Tea and controversy

Did Greg Mortensen lie about the story behind Three Cups of Tea?

A year ago today (April 21) Greg Mortenson spoke to a full house at Laxson Auditorium. His appearance was the culmination of a year-long celebration of his best-selling book, Three Cups of Tea, as the Book in Common at Chico State and throughout Butte County.

Mortenson was then riding a wave of fame, selling millions of books and funneling million of dollars to his charitable work building schools in Pakistan and Afghanistan. He’d become the world’s foremost fighter for girls’ education in the Middle East. President Obama had donated $100,000 to his Central Asia Institute. He’d also become rich, earning millions in book royalties and speaking fees.

Today, he’s hunkered down in his Bozeman, Mont., home with a hole in his heart, literally and figuratively. Surgery soon will take care of the physical hole, recently diagnosed, but the dent in his reputation may take longer to repair.
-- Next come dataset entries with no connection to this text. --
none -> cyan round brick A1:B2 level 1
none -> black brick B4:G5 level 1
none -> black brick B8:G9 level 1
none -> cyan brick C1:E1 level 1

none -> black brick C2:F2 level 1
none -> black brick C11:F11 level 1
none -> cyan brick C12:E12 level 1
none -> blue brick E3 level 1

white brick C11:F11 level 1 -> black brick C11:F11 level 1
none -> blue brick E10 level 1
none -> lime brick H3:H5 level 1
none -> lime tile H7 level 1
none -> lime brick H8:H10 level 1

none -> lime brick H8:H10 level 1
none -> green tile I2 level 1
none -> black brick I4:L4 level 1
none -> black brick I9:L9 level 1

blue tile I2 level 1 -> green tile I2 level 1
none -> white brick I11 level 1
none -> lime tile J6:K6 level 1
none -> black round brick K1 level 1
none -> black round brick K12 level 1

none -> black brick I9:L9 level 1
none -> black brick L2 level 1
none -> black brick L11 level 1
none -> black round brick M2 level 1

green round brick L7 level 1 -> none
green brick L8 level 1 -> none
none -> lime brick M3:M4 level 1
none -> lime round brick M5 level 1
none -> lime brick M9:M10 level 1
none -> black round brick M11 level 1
On Sunday (April 17), 60 Minutes aired a devastating exposé accusing him of lying in his book and failing to build anywhere near the number of schools he says he’s built.

During his Laxson talk, Mortenson recounted the now familiar tale of how, alone and lost following a descent from K-2 in 1993, he stumbled into the Pakistani mountain village of Korphe, whose residents nursed him back to health. He promised then to return to the village and build a school.
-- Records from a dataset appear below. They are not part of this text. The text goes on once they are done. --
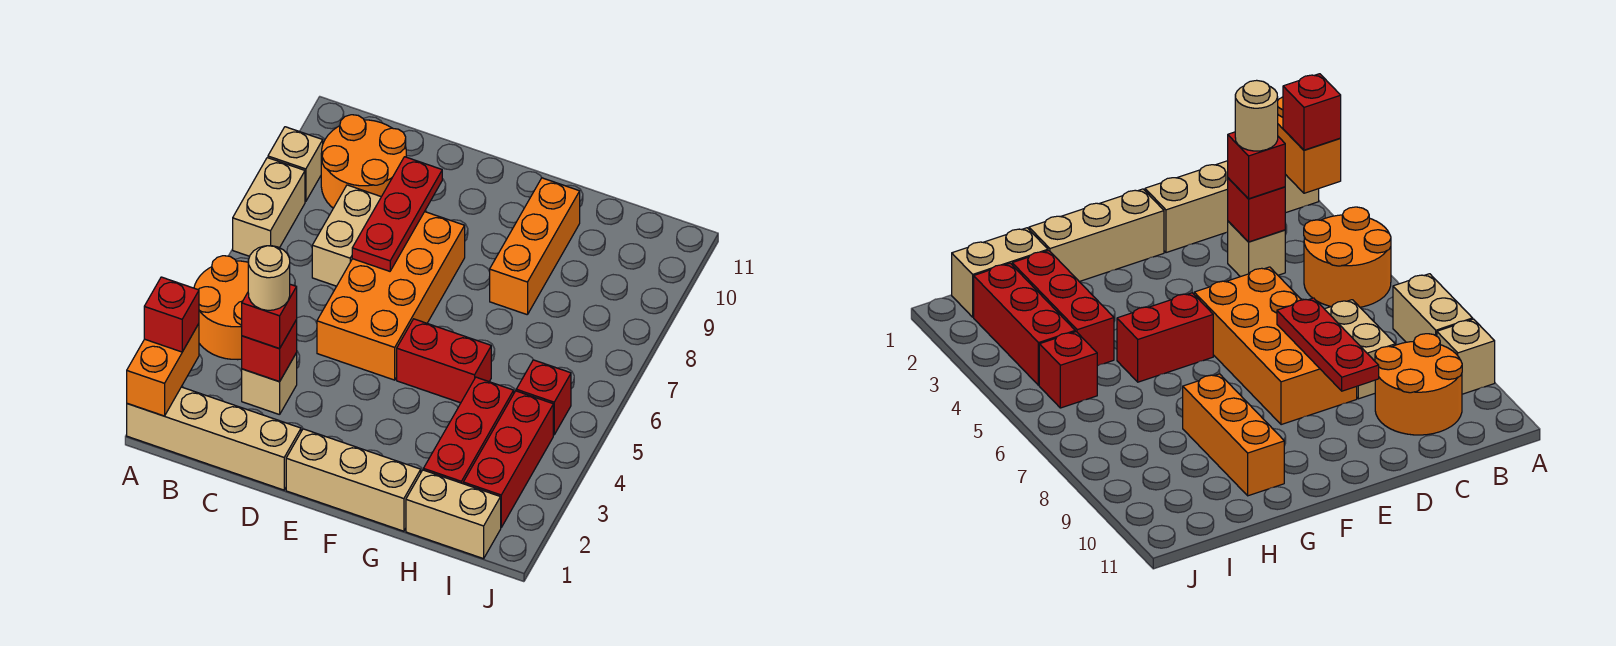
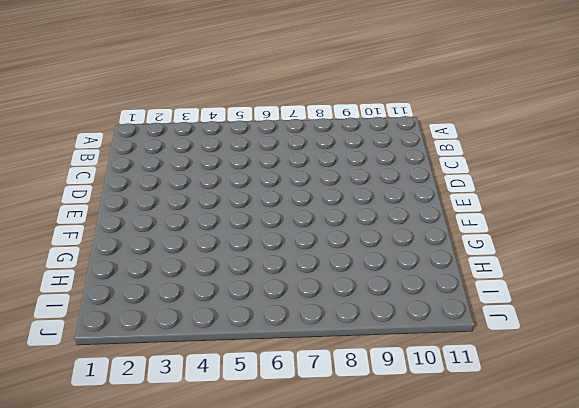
none -> tan brick A1:D1 level 1
none -> orange round brick A4:B5 level 1
none -> tan brick A7:A8 level 1

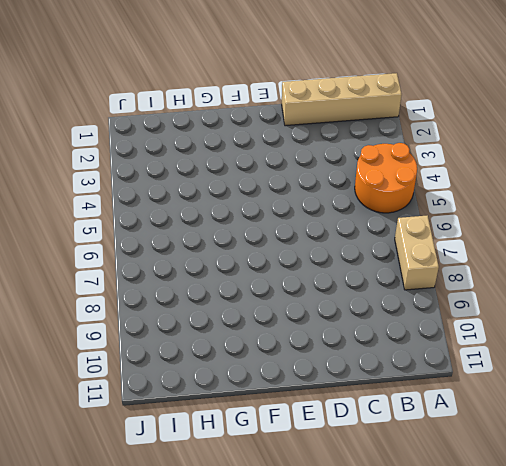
none -> tan brick A9 level 1
none -> orange round brick B9:C10 level 1
none -> tan brick C3 level 1

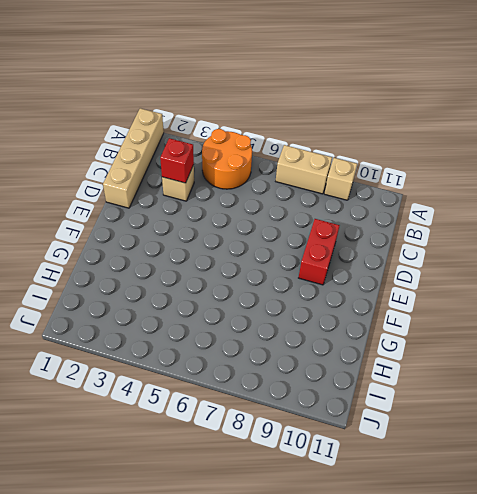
red brick D9:E9 level 1 -> red brick F5:G5 level 1
none -> orange round brick B9:C10 level 1
none -> tan brick C7:C8 level 1
none -> orange brick D5:E8 level 1

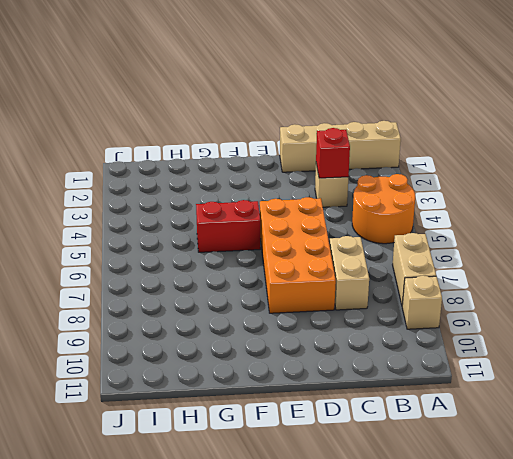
none -> orange round brick B9:C10 level 1
none -> tan brick E1:G1 level 1
none -> orange brick G8:G10 level 1

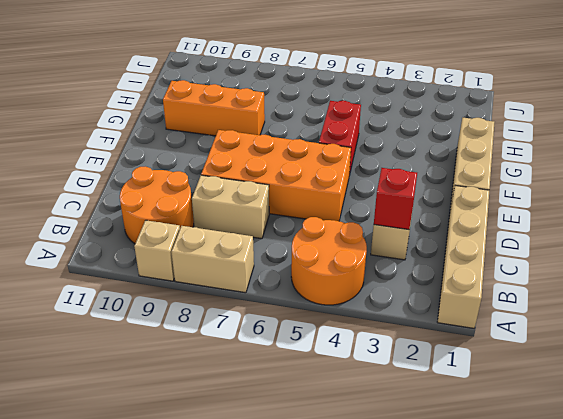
none -> tan brick H1:I1 level 1
none -> red brick H2:H4 level 1
none -> red brick I2:I4 level 1

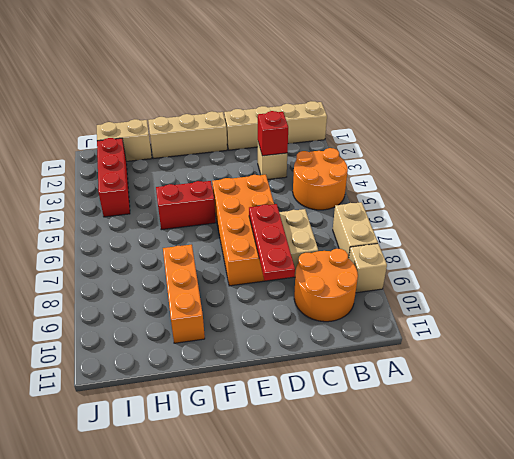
none -> red brick H2:H4 level 1
none -> red brick I5 level 1
none -> orange brick A1:A2 level 2

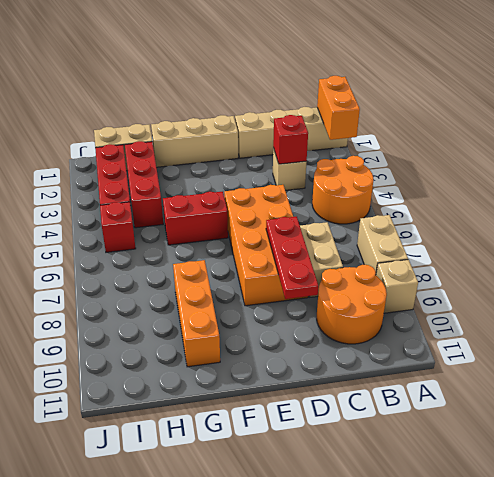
none -> red brick A2 level 3
none -> red brick C3 level 3
none -> tan round brick C3 level 4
“It’s a beautiful story, and it’s a lie,” Jon Krakauer, the best-selling author of Into Thin Air and Into the Wild and an early backer of Mortenson who donated $75,000 to his organization, tells 60 Minutes. Mortenson first went to Korphe a full year following his descent from K-2, he says.

60 Minutes also charges that Mortenson’s tale of being captured by the Taliban is a fabrication, that he has failed to build as many schools as he’s advertised, that the CAI spends more on operations than on building schools, and that its funds and Mortenson’s are commingled in inappropriate ways.
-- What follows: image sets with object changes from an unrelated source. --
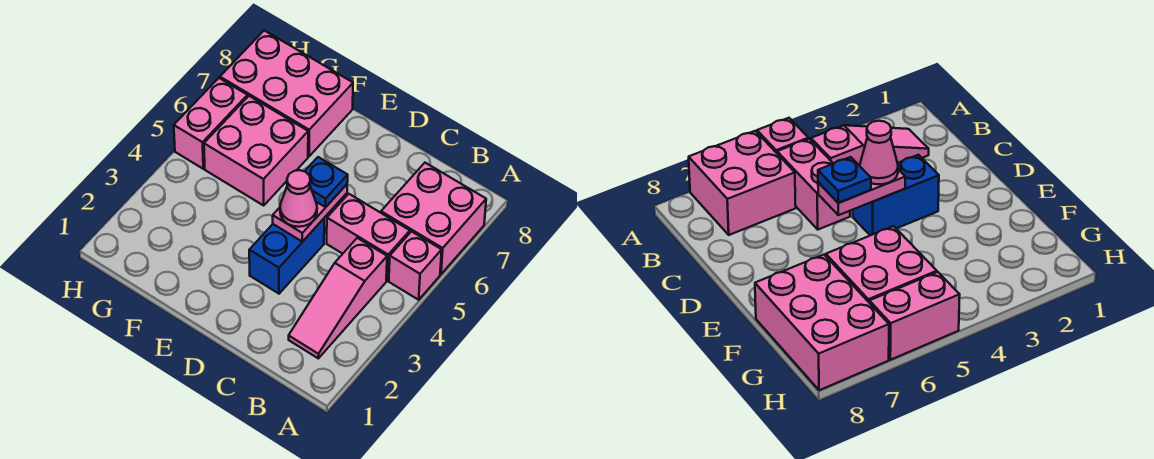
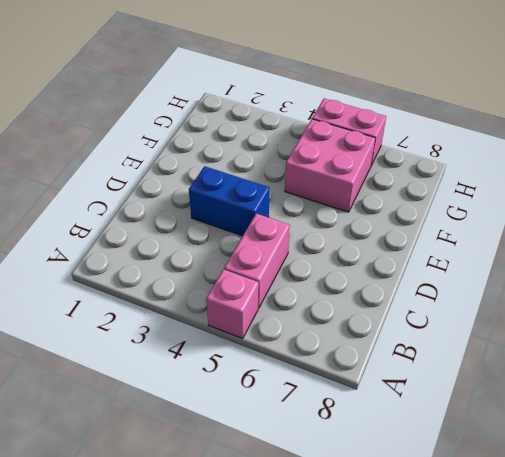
none -> pink brick A6:B7 level 1
none -> pink slope B2:B4 level 1 top 4

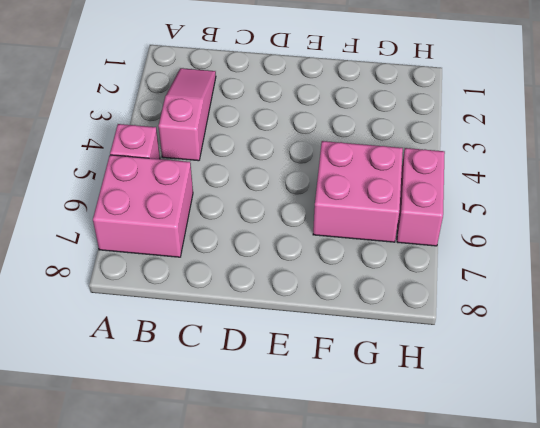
none -> pink brick B5:C5 level 1
none -> blue brick D3:D4 level 1

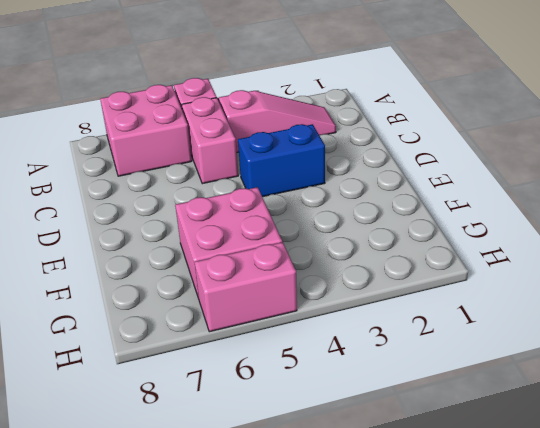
none -> pink brick F7:H8 level 1
none -> pink plate D4:D5 level 2

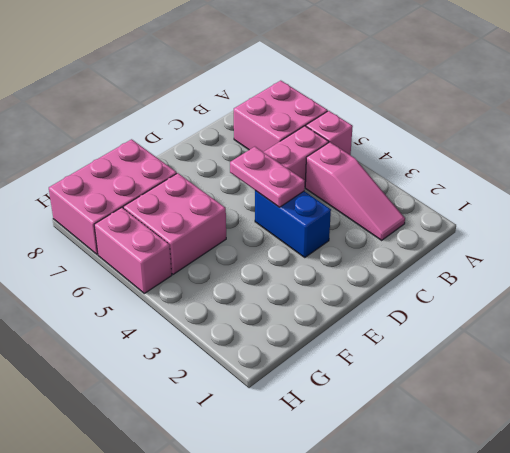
none -> pink cone D4 level 3
none -> blue plate D5 level 3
Mortenson, who ducked an on-air interview, has since sent out a memo to supporters, as well as answers to written questions posed by 60 Minutes. He stands by his books and charitable work and says the charges against him are unjustified. I wasn’t convinced, but your can see for yourself at www.ikat.org.

Brooks Thorlaksson is the associate dean of the College of Humanities and Fine Arts at Chico State and also the point person for the Book in Common project. In an e-mail, she says she was “dismayed” by the 60 Minutes report. “I spent the whole day with him when he was here and I was impressed by his deep humility, his commitment to the schools, and to the idea that educating girls is the way to change the world. … His is a life that has mattered in the world.”

Krakauer told 60 Minutes he agrees that Mortenson deserves credit for helping “thousands of school kids in Pakistan and Afghanistan” but worries that “he is now threatening to bring it all down, to destroy all of it by this fraud and by these lies.”